• _PROVIDED DATA_

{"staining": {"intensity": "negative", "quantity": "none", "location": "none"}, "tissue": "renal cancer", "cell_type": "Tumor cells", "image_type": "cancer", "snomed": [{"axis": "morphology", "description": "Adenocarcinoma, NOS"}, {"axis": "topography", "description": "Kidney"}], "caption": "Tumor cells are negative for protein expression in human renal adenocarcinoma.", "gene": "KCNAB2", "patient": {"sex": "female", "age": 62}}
* * *
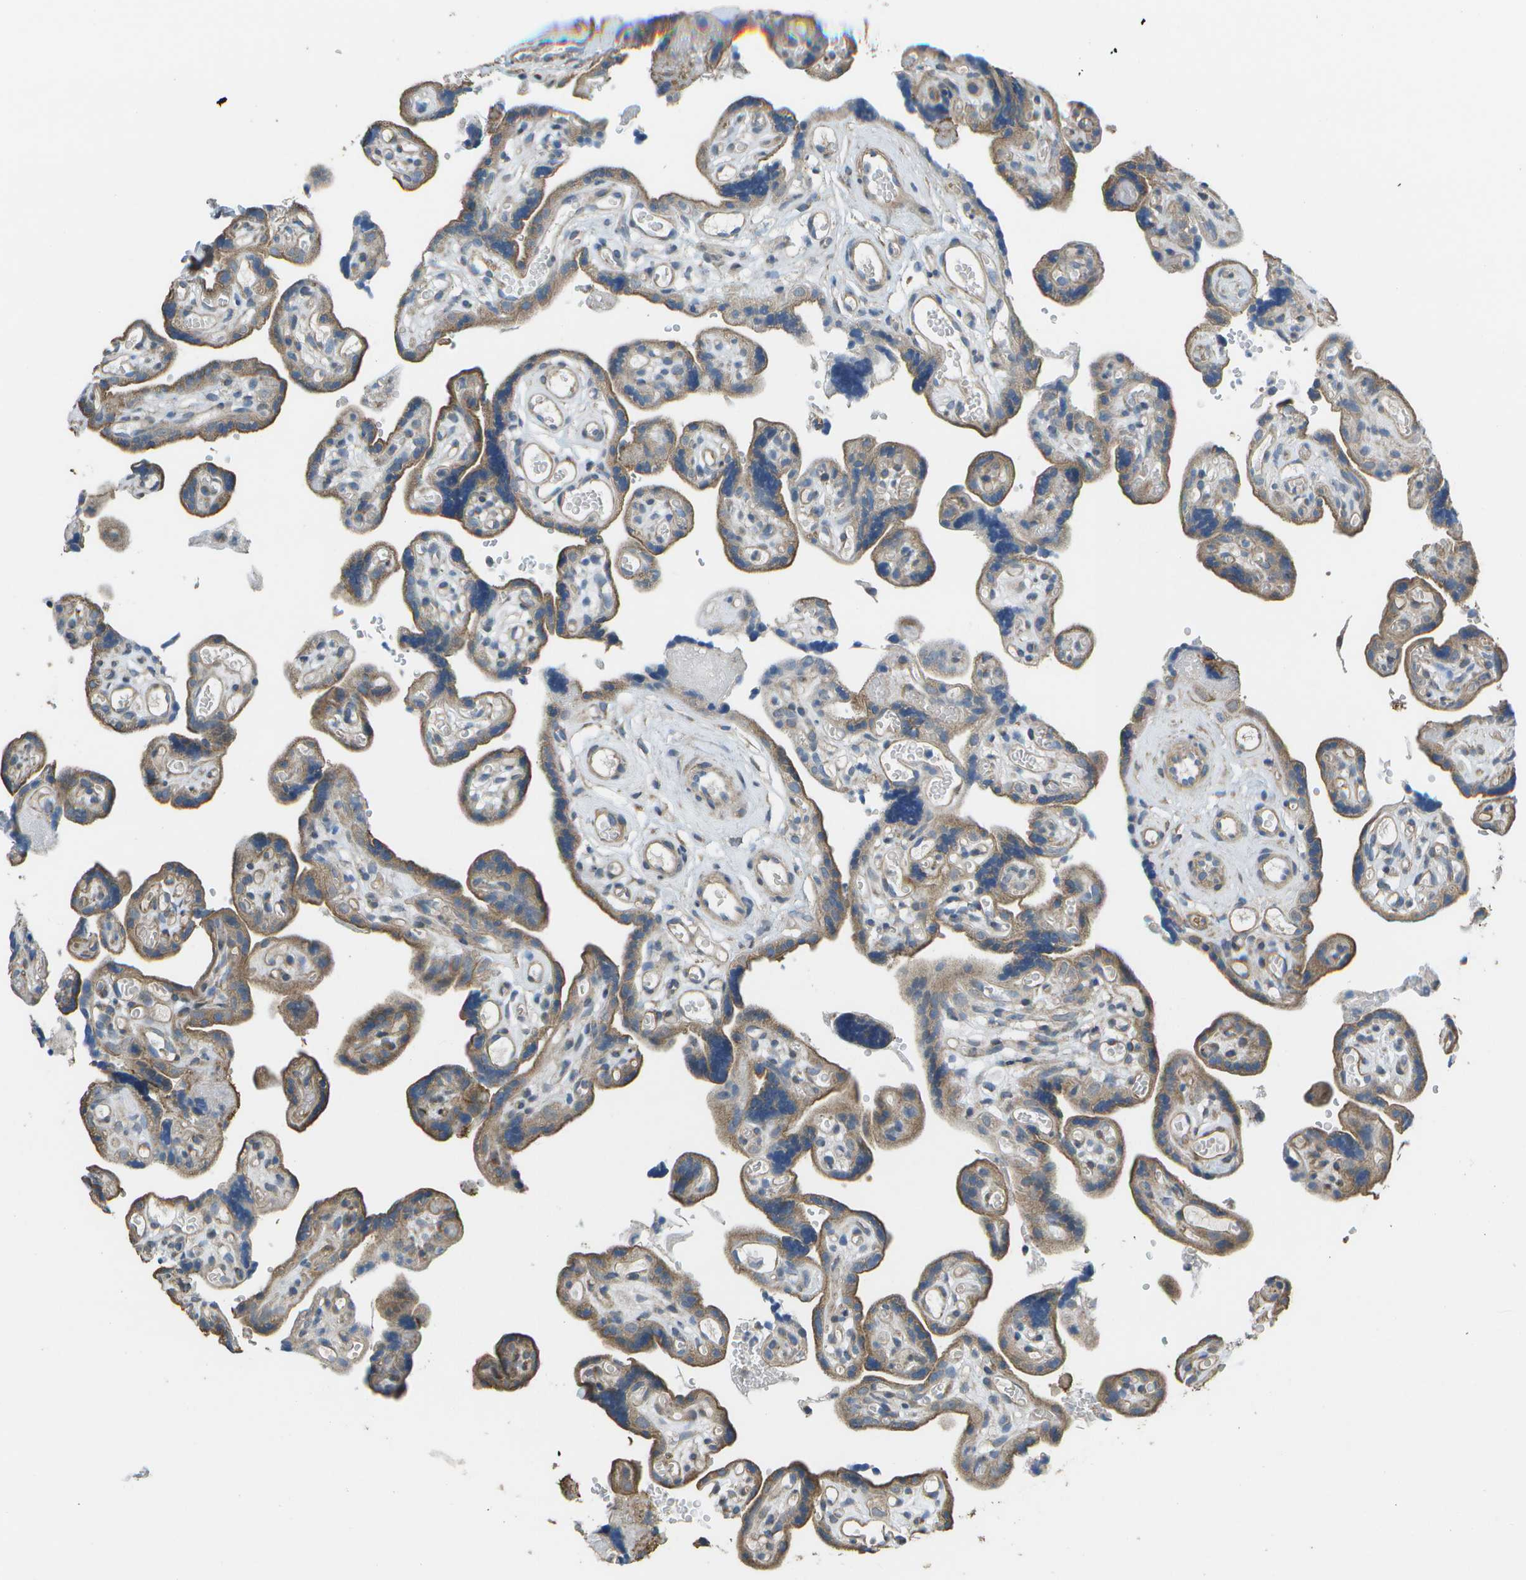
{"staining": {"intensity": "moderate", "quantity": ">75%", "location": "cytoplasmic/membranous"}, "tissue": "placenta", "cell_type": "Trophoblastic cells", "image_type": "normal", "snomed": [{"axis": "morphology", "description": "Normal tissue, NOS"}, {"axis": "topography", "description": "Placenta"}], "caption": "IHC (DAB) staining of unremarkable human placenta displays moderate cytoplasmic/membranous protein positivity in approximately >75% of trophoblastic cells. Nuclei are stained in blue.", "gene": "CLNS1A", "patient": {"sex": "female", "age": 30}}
==
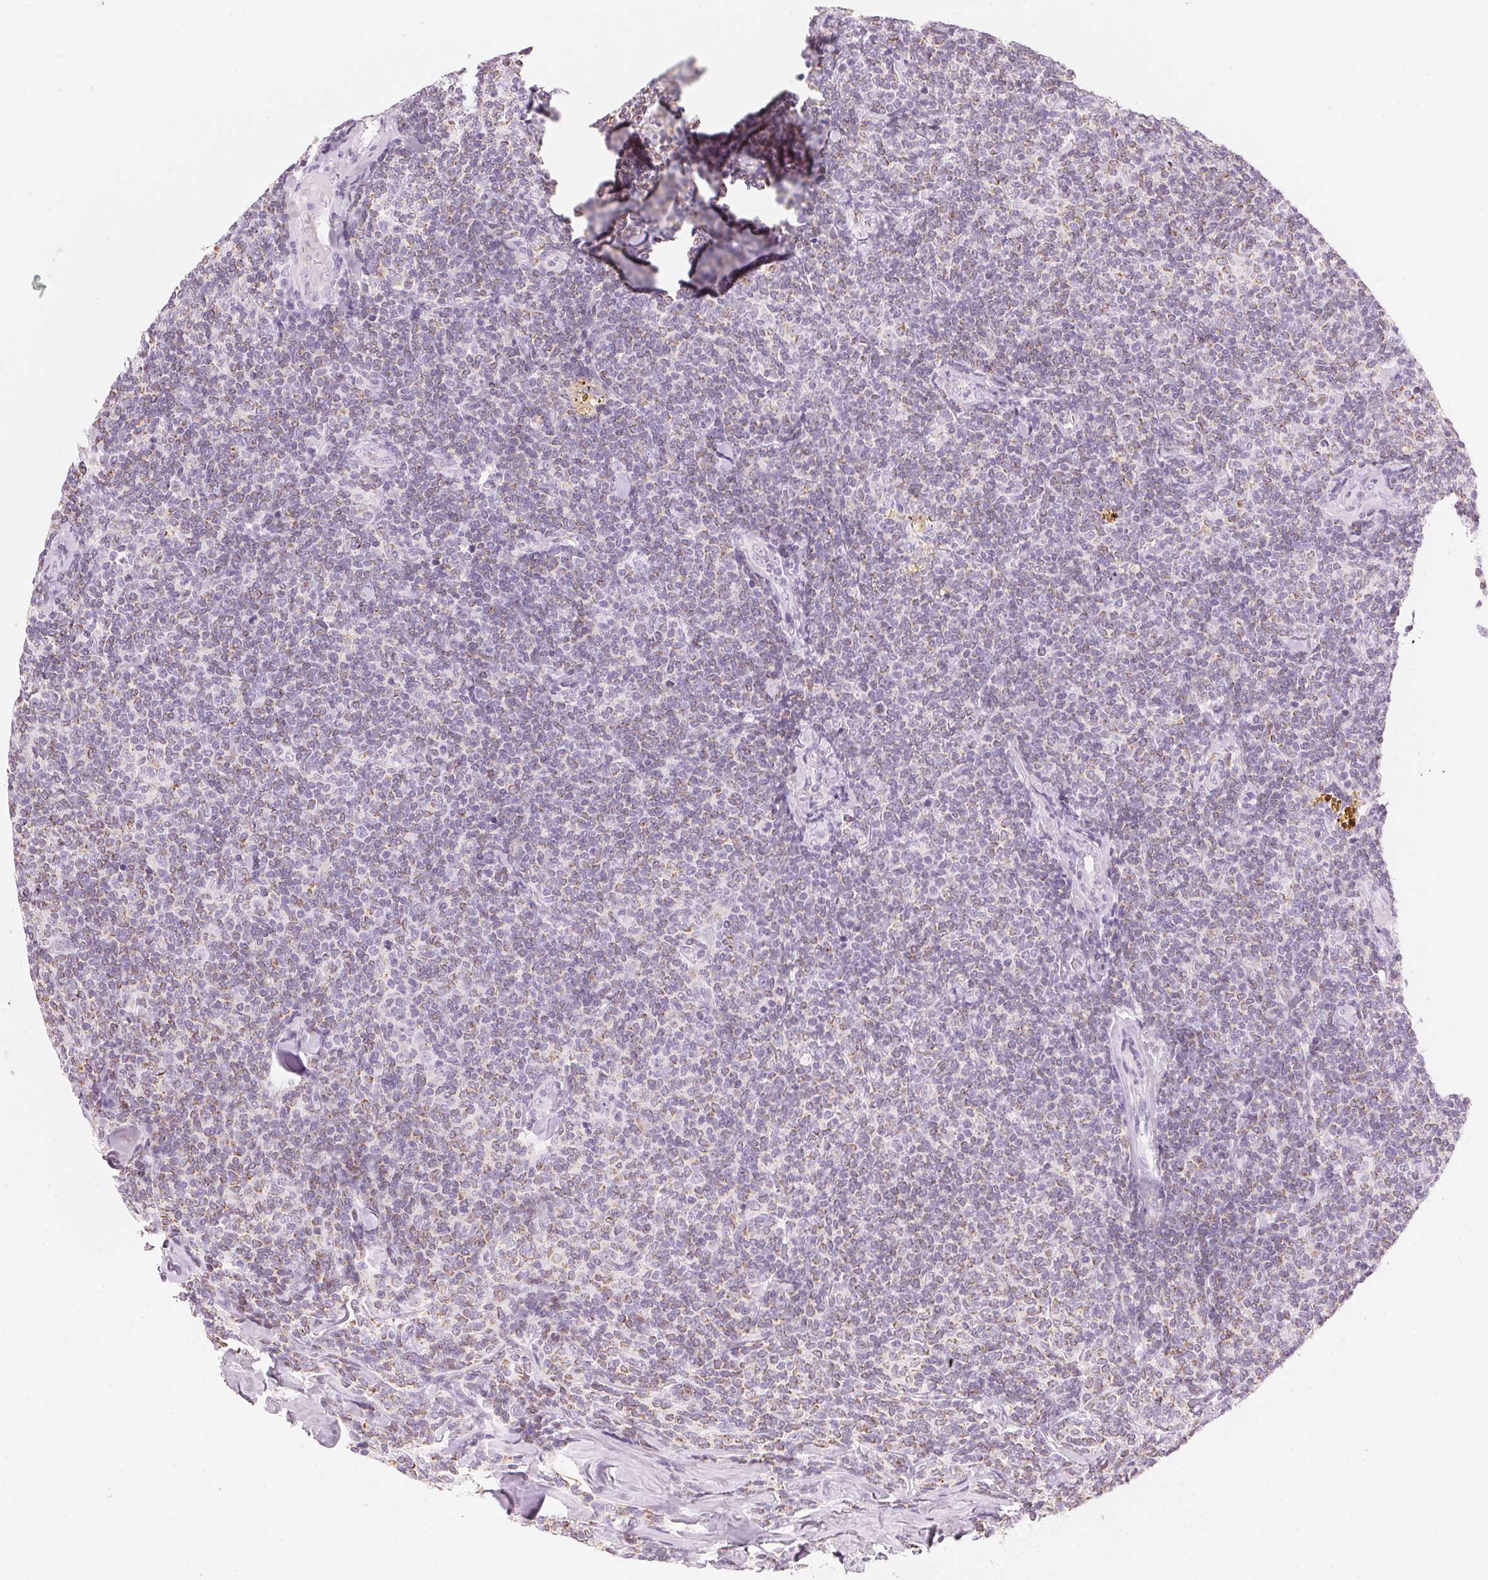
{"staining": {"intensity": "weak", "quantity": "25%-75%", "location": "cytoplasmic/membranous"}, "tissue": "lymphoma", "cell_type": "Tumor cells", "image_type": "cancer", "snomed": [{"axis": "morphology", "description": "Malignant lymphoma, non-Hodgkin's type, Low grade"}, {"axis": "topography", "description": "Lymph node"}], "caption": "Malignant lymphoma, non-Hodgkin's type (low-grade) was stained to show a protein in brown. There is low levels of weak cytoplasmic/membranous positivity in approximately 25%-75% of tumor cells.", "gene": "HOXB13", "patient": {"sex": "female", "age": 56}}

• _TRY IT_
Please return all lines from the records that hold the word "Tumor".

• _OUTPUT BELOW_
{"staining": {"intensity": "negative", "quantity": "none", "location": "none"}, "tissue": "renal cancer", "cell_type": "Tumor cells", "image_type": "cancer", "snomed": [{"axis": "morphology", "description": "Adenocarcinoma, NOS"}, {"axis": "topography", "description": "Kidney"}], "caption": "Tumor cells are negative for protein expression in human renal adenocarcinoma.", "gene": "KCNAB2", "patient": {"sex": "female", "age": 62}}
{"staining": {"intensity": "weak", "quantity": "25%-75%", "location": "cytoplasmic/membranous"}, "tissue": "lymphoma", "cell_type": "Tumor cells", "image_type": "cancer", "snomed": [{"axis": "morphology", "description": "Malignant lymphoma, non-Hodgkin's type, Low grade"}, {"axis": "topography", "description": "Lymph node"}], "caption": "Malignant lymphoma, non-Hodgkin's type (low-grade) was stained to show a protein in brown. There is low levels of weak cytoplasmic/membranous positivity in approximately 25%-75% of tumor cells.", "gene": "HOXB13", "patient": {"sex": "female", "age": 56}}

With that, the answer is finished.